▶ [What you have to do]:
Please take the records that follow and repeat exactly the lines starting with the line with "45 334 52 331" and going on through the line with "246 554 252".

▶ [Material for this exercise]:
Content starts
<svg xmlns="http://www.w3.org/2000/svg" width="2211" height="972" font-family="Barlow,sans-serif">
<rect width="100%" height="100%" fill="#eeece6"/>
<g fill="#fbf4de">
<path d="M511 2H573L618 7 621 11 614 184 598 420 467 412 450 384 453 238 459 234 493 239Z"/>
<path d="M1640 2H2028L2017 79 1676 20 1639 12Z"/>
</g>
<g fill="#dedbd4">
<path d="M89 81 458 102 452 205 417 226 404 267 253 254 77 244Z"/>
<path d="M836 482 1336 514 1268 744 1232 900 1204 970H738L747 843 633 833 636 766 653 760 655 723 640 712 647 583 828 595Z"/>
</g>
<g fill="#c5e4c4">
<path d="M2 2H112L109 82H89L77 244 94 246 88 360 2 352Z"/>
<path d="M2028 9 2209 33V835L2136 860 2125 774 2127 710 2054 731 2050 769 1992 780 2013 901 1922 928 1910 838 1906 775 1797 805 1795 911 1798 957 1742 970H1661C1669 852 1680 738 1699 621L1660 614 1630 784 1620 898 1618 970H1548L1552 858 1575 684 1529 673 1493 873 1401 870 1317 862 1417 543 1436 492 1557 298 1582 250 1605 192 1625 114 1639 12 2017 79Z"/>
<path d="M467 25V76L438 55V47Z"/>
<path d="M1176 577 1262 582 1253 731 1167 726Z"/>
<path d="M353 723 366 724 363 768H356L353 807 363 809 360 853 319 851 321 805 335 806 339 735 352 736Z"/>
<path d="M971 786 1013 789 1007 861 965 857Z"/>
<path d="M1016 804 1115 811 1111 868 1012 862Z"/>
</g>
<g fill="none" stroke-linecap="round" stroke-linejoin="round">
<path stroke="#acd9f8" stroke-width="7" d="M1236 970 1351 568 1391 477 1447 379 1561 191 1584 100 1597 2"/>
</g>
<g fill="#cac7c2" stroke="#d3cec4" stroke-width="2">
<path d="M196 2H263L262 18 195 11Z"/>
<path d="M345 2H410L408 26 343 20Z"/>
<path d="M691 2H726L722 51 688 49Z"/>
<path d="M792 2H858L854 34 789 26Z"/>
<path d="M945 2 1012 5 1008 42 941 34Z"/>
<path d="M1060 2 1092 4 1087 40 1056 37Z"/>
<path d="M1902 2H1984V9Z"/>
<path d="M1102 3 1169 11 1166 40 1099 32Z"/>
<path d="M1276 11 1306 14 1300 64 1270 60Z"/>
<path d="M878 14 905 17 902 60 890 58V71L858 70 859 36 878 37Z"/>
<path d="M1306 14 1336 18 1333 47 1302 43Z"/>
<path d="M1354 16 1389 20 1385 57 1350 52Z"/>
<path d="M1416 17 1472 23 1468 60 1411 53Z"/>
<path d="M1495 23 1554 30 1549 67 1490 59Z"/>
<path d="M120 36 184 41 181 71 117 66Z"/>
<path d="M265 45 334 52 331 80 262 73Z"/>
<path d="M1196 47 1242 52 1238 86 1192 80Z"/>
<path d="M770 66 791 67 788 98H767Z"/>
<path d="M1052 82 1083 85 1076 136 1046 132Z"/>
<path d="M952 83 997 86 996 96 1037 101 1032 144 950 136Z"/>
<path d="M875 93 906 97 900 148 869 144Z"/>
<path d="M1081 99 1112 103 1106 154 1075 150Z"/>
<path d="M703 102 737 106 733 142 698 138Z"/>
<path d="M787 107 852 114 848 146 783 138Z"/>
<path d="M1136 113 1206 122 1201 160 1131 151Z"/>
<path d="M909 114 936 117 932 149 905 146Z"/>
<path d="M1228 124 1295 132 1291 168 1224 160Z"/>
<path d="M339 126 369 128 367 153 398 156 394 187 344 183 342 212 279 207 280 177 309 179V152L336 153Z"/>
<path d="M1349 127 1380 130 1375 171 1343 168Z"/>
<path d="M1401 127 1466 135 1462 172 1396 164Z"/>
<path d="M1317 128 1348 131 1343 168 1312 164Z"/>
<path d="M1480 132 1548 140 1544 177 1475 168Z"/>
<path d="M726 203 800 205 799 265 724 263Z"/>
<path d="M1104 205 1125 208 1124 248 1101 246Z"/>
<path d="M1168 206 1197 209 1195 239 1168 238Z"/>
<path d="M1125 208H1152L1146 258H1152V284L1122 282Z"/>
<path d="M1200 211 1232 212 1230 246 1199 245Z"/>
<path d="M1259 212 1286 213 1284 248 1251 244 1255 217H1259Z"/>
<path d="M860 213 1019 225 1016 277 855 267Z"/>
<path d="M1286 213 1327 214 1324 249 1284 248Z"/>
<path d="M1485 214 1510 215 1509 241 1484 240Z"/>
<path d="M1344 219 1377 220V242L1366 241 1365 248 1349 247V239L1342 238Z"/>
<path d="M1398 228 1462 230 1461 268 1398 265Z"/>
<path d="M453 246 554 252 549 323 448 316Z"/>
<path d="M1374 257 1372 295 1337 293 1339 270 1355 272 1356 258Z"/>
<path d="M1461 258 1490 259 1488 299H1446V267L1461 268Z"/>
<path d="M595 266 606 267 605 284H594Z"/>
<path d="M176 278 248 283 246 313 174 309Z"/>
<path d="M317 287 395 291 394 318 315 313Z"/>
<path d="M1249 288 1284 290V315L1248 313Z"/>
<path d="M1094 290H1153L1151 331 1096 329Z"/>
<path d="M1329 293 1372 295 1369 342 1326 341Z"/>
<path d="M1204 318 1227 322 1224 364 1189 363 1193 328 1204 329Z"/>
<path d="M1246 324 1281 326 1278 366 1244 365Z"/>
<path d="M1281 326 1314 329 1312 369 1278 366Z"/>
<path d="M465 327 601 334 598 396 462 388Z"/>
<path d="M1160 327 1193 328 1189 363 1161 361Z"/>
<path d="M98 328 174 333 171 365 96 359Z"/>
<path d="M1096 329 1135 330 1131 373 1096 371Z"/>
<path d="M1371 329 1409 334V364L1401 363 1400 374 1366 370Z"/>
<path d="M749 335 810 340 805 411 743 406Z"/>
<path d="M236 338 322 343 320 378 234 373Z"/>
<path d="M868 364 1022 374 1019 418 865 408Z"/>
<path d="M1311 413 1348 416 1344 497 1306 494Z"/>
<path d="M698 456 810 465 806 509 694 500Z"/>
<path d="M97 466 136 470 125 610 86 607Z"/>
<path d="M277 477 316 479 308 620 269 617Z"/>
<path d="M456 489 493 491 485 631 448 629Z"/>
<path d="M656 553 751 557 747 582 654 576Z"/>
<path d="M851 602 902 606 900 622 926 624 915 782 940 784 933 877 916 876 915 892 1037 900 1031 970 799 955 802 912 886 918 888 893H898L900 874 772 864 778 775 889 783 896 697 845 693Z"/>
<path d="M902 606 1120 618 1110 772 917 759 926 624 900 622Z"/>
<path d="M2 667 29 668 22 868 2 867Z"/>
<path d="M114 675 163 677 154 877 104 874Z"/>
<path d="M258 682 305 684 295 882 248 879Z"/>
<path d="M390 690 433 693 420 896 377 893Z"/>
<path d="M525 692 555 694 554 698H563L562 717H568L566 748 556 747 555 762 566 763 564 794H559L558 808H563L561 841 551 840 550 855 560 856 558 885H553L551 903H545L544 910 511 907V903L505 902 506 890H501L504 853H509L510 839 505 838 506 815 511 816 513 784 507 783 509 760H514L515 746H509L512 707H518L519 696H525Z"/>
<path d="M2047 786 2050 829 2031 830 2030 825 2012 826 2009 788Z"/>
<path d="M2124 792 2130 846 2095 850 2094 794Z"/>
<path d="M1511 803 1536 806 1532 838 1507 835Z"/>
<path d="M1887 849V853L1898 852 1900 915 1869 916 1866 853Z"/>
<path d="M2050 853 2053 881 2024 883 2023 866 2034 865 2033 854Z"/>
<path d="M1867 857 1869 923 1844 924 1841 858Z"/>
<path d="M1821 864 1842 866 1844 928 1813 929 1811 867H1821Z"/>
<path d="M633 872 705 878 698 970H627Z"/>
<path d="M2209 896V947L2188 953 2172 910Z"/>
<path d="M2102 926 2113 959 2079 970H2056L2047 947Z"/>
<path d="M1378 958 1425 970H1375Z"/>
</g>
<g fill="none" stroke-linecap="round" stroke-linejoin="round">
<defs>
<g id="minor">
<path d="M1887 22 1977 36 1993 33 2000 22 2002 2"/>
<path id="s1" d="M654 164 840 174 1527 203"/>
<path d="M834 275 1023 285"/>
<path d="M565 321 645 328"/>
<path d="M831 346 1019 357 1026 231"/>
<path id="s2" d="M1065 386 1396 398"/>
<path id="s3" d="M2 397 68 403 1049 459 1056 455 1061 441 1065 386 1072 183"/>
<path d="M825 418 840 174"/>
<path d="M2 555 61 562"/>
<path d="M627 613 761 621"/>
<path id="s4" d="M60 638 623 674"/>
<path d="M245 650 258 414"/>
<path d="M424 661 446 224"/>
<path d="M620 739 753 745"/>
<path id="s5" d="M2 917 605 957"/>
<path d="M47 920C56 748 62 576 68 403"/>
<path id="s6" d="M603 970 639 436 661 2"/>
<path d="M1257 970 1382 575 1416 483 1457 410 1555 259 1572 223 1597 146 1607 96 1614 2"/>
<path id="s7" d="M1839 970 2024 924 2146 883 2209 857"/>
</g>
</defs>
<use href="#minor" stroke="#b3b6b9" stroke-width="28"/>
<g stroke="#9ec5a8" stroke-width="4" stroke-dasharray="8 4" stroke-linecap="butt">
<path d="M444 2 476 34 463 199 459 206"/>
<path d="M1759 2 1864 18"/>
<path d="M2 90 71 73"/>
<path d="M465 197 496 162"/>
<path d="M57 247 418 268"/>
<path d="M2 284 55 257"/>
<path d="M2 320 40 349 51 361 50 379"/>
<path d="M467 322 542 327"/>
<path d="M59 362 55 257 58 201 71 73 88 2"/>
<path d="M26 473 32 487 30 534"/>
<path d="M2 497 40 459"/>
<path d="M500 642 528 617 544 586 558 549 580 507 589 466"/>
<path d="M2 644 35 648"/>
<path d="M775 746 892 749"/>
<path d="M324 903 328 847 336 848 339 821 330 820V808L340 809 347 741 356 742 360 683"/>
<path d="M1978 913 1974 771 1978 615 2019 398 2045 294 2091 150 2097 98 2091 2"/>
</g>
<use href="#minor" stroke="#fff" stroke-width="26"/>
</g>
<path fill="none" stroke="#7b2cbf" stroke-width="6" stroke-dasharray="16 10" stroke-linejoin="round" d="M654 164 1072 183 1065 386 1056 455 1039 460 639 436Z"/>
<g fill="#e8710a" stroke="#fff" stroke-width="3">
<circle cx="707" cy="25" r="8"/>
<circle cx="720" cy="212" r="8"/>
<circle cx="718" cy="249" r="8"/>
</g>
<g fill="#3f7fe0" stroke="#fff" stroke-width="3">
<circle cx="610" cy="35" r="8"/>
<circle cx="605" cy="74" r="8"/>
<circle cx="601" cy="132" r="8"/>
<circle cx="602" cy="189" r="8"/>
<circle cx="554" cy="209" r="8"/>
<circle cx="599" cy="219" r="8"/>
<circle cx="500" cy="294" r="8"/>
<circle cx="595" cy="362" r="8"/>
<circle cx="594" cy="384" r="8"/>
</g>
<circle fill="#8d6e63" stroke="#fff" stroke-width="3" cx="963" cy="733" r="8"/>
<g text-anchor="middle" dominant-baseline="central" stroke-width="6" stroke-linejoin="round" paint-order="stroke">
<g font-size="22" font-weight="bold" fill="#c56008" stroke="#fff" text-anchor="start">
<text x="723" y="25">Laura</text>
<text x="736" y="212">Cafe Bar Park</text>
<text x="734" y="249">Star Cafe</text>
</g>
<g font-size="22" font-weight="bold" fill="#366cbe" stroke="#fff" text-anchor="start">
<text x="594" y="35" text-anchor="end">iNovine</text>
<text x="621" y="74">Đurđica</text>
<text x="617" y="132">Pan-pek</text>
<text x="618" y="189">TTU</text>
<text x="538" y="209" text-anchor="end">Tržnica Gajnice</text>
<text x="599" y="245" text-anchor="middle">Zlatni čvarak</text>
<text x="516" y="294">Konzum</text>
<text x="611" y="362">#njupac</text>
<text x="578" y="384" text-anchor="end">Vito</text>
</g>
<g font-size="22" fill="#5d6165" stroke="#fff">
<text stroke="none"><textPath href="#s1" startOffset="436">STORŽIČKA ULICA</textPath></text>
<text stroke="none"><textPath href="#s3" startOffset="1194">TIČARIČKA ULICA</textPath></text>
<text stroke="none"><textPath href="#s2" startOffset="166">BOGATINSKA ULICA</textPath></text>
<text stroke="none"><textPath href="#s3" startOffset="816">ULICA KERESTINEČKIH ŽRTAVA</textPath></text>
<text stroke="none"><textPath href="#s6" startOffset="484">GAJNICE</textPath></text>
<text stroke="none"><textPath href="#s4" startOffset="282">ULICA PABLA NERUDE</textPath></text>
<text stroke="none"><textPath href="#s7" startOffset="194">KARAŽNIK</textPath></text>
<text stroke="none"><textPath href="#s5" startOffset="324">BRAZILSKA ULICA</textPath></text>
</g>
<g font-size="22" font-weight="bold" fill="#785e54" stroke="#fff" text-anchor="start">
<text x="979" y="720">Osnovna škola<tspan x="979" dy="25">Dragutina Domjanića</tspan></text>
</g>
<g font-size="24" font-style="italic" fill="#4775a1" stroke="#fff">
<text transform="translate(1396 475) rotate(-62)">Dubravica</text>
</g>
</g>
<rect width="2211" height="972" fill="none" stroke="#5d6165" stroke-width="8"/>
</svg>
Content ends
▶ [Expected output]:
<path d="M265 45 334 52 331 80 262 73Z"/>
<path d="M1196 47 1242 52 1238 86 1192 80Z"/>
<path d="M770 66 791 67 788 98H767Z"/>
<path d="M1052 82 1083 85 1076 136 1046 132Z"/>
<path d="M952 83 997 86 996 96 1037 101 1032 144 950 136Z"/>
<path d="M875 93 906 97 900 148 869 144Z"/>
<path d="M1081 99 1112 103 1106 154 1075 150Z"/>
<path d="M703 102 737 106 733 142 698 138Z"/>
<path d="M787 107 852 114 848 146 783 138Z"/>
<path d="M1136 113 1206 122 1201 160 1131 151Z"/>
<path d="M909 114 936 117 932 149 905 146Z"/>
<path d="M1228 124 1295 132 1291 168 1224 160Z"/>
<path d="M339 126 369 128 367 153 398 156 394 187 344 183 342 212 279 207 280 177 309 179V152L336 153Z"/>
<path d="M1349 127 1380 130 1375 171 1343 168Z"/>
<path d="M1401 127 1466 135 1462 172 1396 164Z"/>
<path d="M1317 128 1348 131 1343 168 1312 164Z"/>
<path d="M1480 132 1548 140 1544 177 1475 168Z"/>
<path d="M726 203 800 205 799 265 724 263Z"/>
<path d="M1104 205 1125 208 1124 248 1101 246Z"/>
<path d="M1168 206 1197 209 1195 239 1168 238Z"/>
<path d="M1125 208H1152L1146 258H1152V284L1122 282Z"/>
<path d="M1200 211 1232 212 1230 246 1199 245Z"/>
<path d="M1259 212 1286 213 1284 248 1251 244 1255 217H1259Z"/>
<path d="M860 213 1019 225 1016 277 855 267Z"/>
<path d="M1286 213 1327 214 1324 249 1284 248Z"/>
<path d="M1485 214 1510 215 1509 241 1484 240Z"/>
<path d="M1344 219 1377 220V242L1366 241 1365 248 1349 247V239L1342 238Z"/>
<path d="M1398 228 1462 230 1461 268 1398 265Z"/>
<path d="M453 246 554 252 549 323 448 316Z"/>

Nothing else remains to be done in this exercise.